1. A polymeric hydrogel composition for the delivery of a pharmaceutically active agent to a human or animal when an electrical current is applied to the composition, the composition comprising: a polymer which forms a hydrogel; an electroactive polymer; and a pharmaceutically active agent; wherein the pharmaceutically active agent is released from the hydrogel composition when an electrical stimulus is applied to the hydrogel composition.

2. The hydrogel composition according to claim 1, wherein the polymer which forms the hydrogel is poly vinyl alcohol (PVA).

3. The hydrogel composition according to claim 2, wherein the polymer which forms the hydrogel is cross-linked with a cross-linking agent.

4. The hydrogel composition according to claim 3, wherein the cross-linking agent is diethyl acetamidomalonate (DAA).

5. The hydrogel composition according to claim 1, wherein the electroactive polymer is selected from the group consisting of polyaniline, polypyrrole and polythiophene.

6. The hydrogel composition according to claim 5, wherein the electroactive polymer is polyaniline.

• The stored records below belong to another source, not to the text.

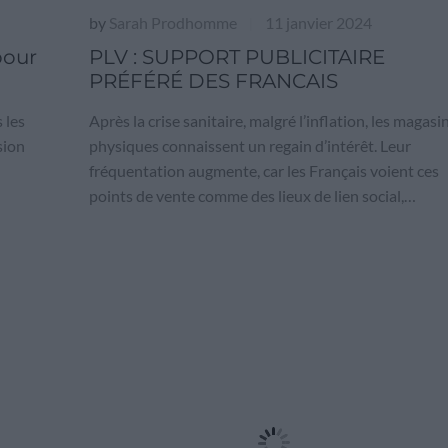
by
Sarah Prodhomme
11 janvier 2024
|
pour
PLV : SUPPORT PUBLICITAIRE
PRÉFÉRÉ DES FRANCAIS
 les
Après la crise sanitaire, malgré l’inflation, les magasi
sion
physiques connaissent un regain d’intérêt. Leur
fréquentation augmente, car les Français voient ces
points de vente comme des lieux de lien social,…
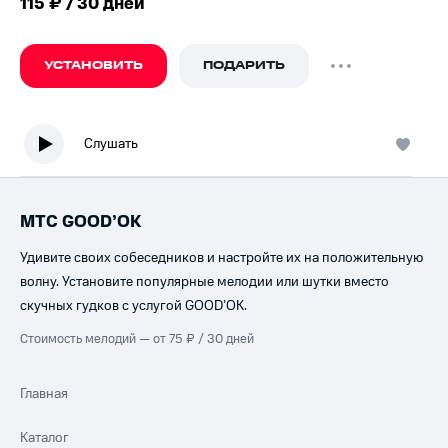
115 ₽ / 30 дней
УСТАНОВИТЬ
ПОДАРИТЬ
Слушать
МТС GOOD’OK
Удивите своих собеседников и настройте их на положительную
волну. Установите популярные мелодии или шутки вместо
скучных гудков с услугой GOOD’OK.
Стоимость мелодий — от 75 ₽ / 30 дней
Главная
Каталог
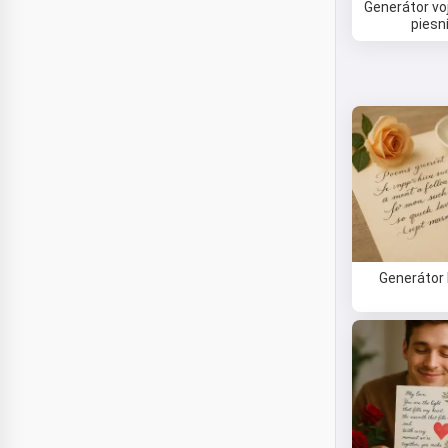
Generátor vo
piesn
Generátor 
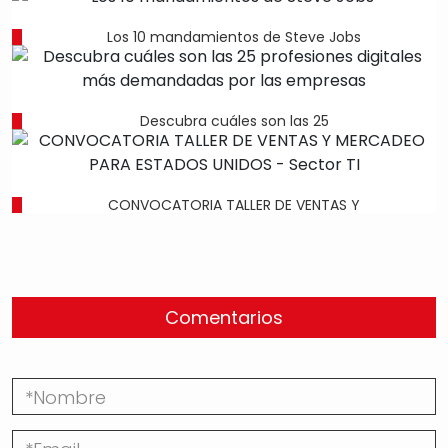
Los 10 mandamientos de Steve Jobs
Descubra cuáles son las 25
CONVOCATORIA TALLER DE VENTAS Y
Comentarios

7. The hydrogel composition according to claim 1, wherein the pharmaceutically active agent is an analgesic.

8. The hydrogel composition according to claim 7, wherein the analgesic is a non-steroidal anti-inflammatory drug (NSAID).

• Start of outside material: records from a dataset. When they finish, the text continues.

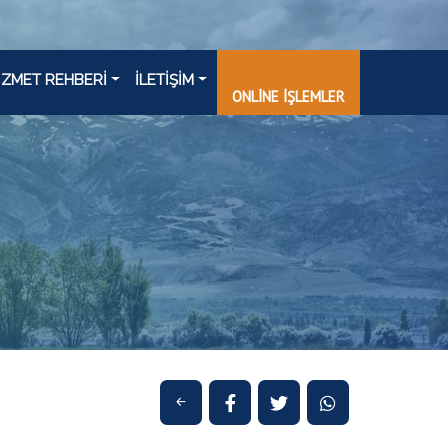
İZMET REHBERİ
İLETİŞİM
ONLİNE İŞLEMLER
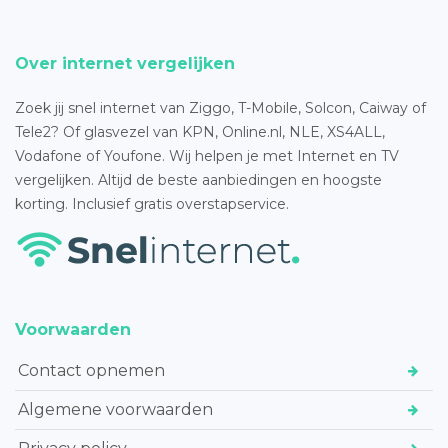
Over internet vergelijken
Zoek jij snel internet van Ziggo, T-Mobile, Solcon, Caiway of
Tele2? Of glasvezel van KPN, Online.nl, NLE, XS4ALL,
Vodafone of Youfone. Wij helpen je met Internet en TV
vergelijken. Altijd de beste aanbiedingen en hoogste
korting. Inclusief gratis overstapservice.
Voorwaarden
Contact opnemen
Algemene voorwaarden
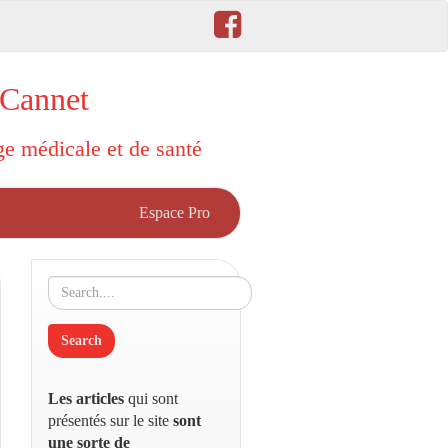
 Cannet
rge médicale et de santé
Espace Pro
Les articles
qui sont
présentés sur le site
sont
une sorte de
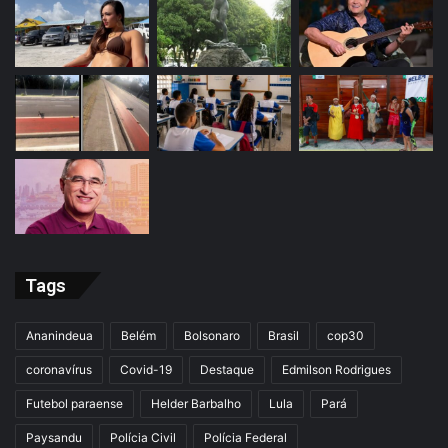
Tags
Ananindeua
Belém
Bolsonaro
Brasil
cop30
coronavírus
Covid-19
Destaque
Edmilson Rodrigues
Futebol paraense
Helder Barbalho
Lula
Pará
Paysandu
Polícia Civil
Polícia Federal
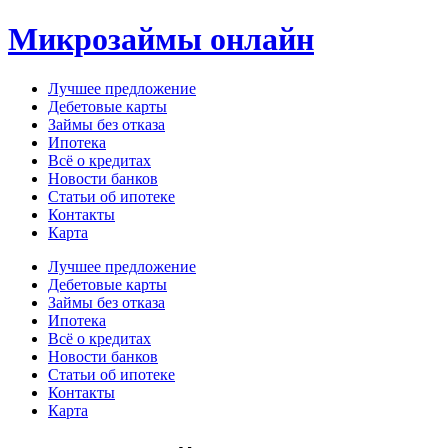
Перейти
Микрозаймы онлайн
к
содержимому
Лучшее предложение
Дебетовые карты
Займы без отказа
Ипотека
Всё о кредитах
Новости банков
Статьи об ипотеке
Контакты
Карта
Меню
Лучшее предложение
Дебетовые карты
Займы без отказа
Ипотека
Всё о кредитах
Новости банков
Статьи об ипотеке
Контакты
Карта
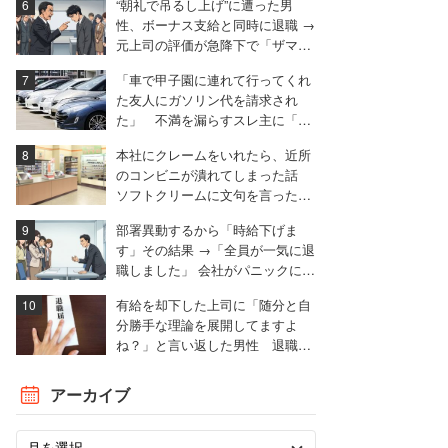
“朝礼で吊るし上げ”に遭った男
性、ボーナス支給と同時に退職 →
元上司の評価が急降下で「ザマア
ミロと思いました」
「車で甲子園に連れて行ってくれ
た友人にガソリン代を請求され
た」 不満を漏らすスレ主に「言
われる前に出せ」と非難殺到
本社にクレームをいれたら、近所
のコンビニが潰れてしまった話
ソフトクリームに文句を言ったと
ころ……。
部署異動するから「時給下げま
す」その結果 →「全員が一気に退
職しました」 会社がパニックに陥
った話
有給を却下した上司に「随分と自
分勝手な理論を展開してますよ
ね？」と言い返した男性 退職届
も強気で出す
アーカイブ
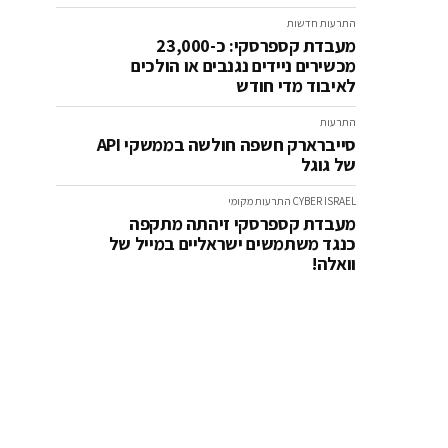
א
התרעות
חדשות
מעבדת קספרסקי: כ-23,000
מכשירים ניידים נגנבים או הולכים
לאיבוד מדי חודש
התרעות
סייברארק חשפה חולשה בממשקי API
של גוגל
CYBER ISRAEL
התרעות
מקומי
מעבדת קספרסקי זיהתה מתקפה
כנגד משתמשים ישראליים במייל של
וואלה!
ה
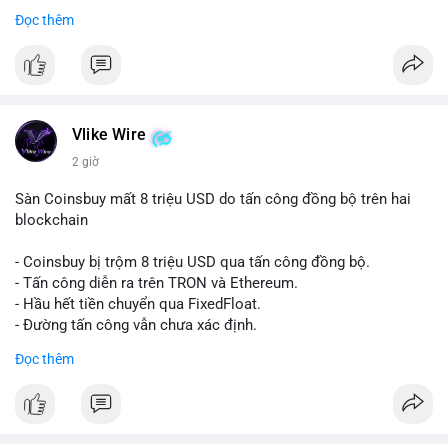
Đọc thêm
#vlikevn
#titanbot
📰 Nguồn: Cointelegraph
Vlike Wire
2 giờ
Sàn Coinsbuy mất 8 triệu USD do tấn công đồng bộ trên hai
blockchain
- Coinsbuy bị trộm 8 triệu USD qua tấn công đồng bộ.
- Tấn công diễn ra trên TRON và Ethereum.
- Hầu hết tiền chuyển qua FixedFloat.
- Đường tấn công vẫn chưa xác định.
Đọc thêm
#binancesquare
#cryptonews
#coinsbuy
#trx
#eth
$trx $eth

9. The hydrogel composition according to claim 1, wherein the pharmaceutically active agent is indomethacin.

10. The hydrogel composition according to claim 1, which is for use in relieving chronic pain.

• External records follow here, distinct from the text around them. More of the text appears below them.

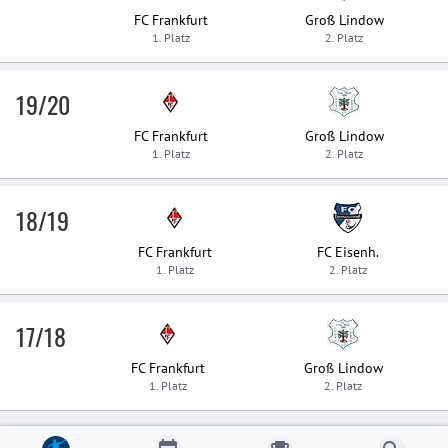
FC Frankfurt
Groß Lindow
1. Platz
2. Platz
19/20
FC Frankfurt
Groß Lindow
1. Platz
2. Platz
18/19
FC Frankfurt
FC Eisenh.
1. Platz
2. Platz
17/18
FC Frankfurt
Groß Lindow
1. Platz
2. Platz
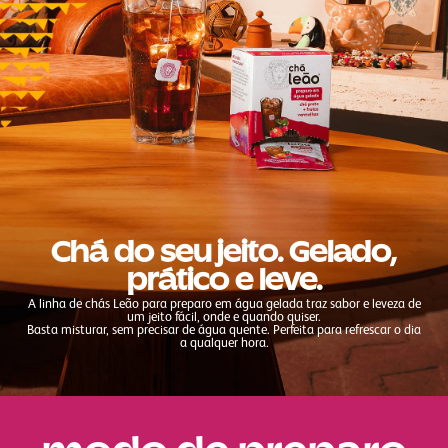
Chá do seu jeito. Gelado,
prático e leve.
A linha de chás Leão para preparo em água gelada traz sabor e leveza de
um jeito fácil, onde e quando quiser.
Basta misturar, sem precisar de água quente. Perfeita para refrescar o dia
a qualquer hora.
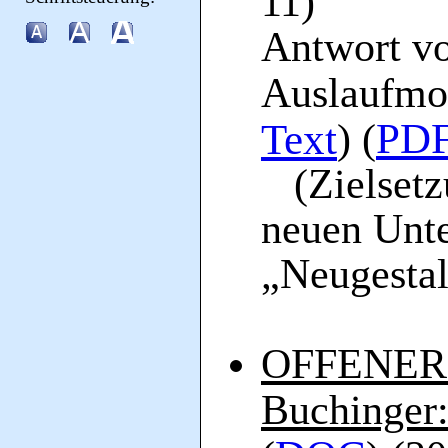
11)
Antwort v
Auslaufmod
PDF
Text
) (
(Zielsetzu
neuen Unte
„Neugestal
OFFENER B
Buchinger:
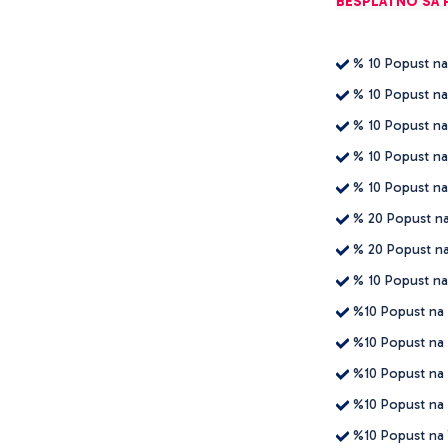
BESPLATNO SA 
% 10 Popust na
% 10 Popust na
% 10 Popust na
% 10 Popust na
% 10 Popust na
% 20 Popust na
% 20 Popust n
% 10 Popust na
%10 Popust na
%10 Popust na 
%10 Popust na B
%10 Popust na G
%10 Popust na 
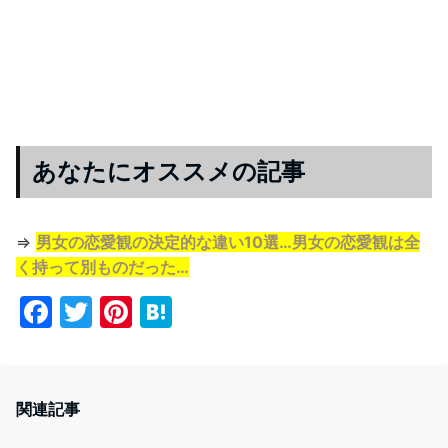
あなたにオススメの記事
⇒
男女の恋愛観の決定的な違い10選…男女の恋愛観は全
く持って別ものだった…
F
T
Pi
H
a
w
nt
at
c
itt
er
e
e
er
e
n
関連記事
b
st
a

11. The hydrogel composition according to claim 1, wherein the pharmaceutically active agent ceases to be released when the electrical stimulus is no longer applied to the hydrogel composition.

12. The hydrogel composition according to claim 1, which is in an implantable form.

13. The hydrogel composition according to claim 1, which is biodegradable.

14. The hydrogel composition according to claim 1, which provides controlled and targeted delivery of the pharmaceutically active agent.

15. The hydrogel composition according to claim 1, wherein the electrical stimulus is an electric current which is applied for a time period of from about 1 second to about 5 seconds.

16. The hydrogel composition according to claim 1, wherein the potential difference which is applied is from about 0.3 volts to about 0.5 volts.

17. A method of preparing a hydrogel composition which is capable of delivering a pharmaceutically active agent to a human or animal when an electrical stimulus is applied to the hydrogel composition, the method comprising the steps of: mixing a polymer for forming a hydrogel, a cross-linking agent, an electroactive polymer and a pharmaceutically active agent; and allowing a hydrogel to form which contains the electroactive agent and pharmaceutically active agent.

18. The method according to claim 17, wherein the polymer which forms the hydrogel is poly vinyl alcohol (PVA).

19. The method according to claim 18, wherein the polymer which forms the hydrogel is cross-linked with a cross-linking agent.

20. The method according to claim 19, wherein the cross-linking agent is diethyl acetamidomalonate (DAA).

21. The method according to claim 17, wherein the electroactive polymer is selected from the group consisting of polyaniline, polypyrrole and polythiophene.

22. The method according to claim 21, wherein the electroactive polymer is polyaniline.

23. The method according to claim 17, wherein the pharmaceutically active agent is an analgesic.

24. The method according to claim 23, wherein the analgesic is a non-steroidal antiinflammatory drug (NSAID).

25. The method according to claim 17, wherein the pharmaceutically active agent is indomethacin.

26. A method of treating chronic pain in a human or animal, the method comprising the steps of: implanting a hydrogel composition according to claim 1 in the human or animal at a targeted site of delivery; and applying an electrical stimulus to the hydrogel composition to release a dose of a pharmaceutically active agent from the hydrogel composition.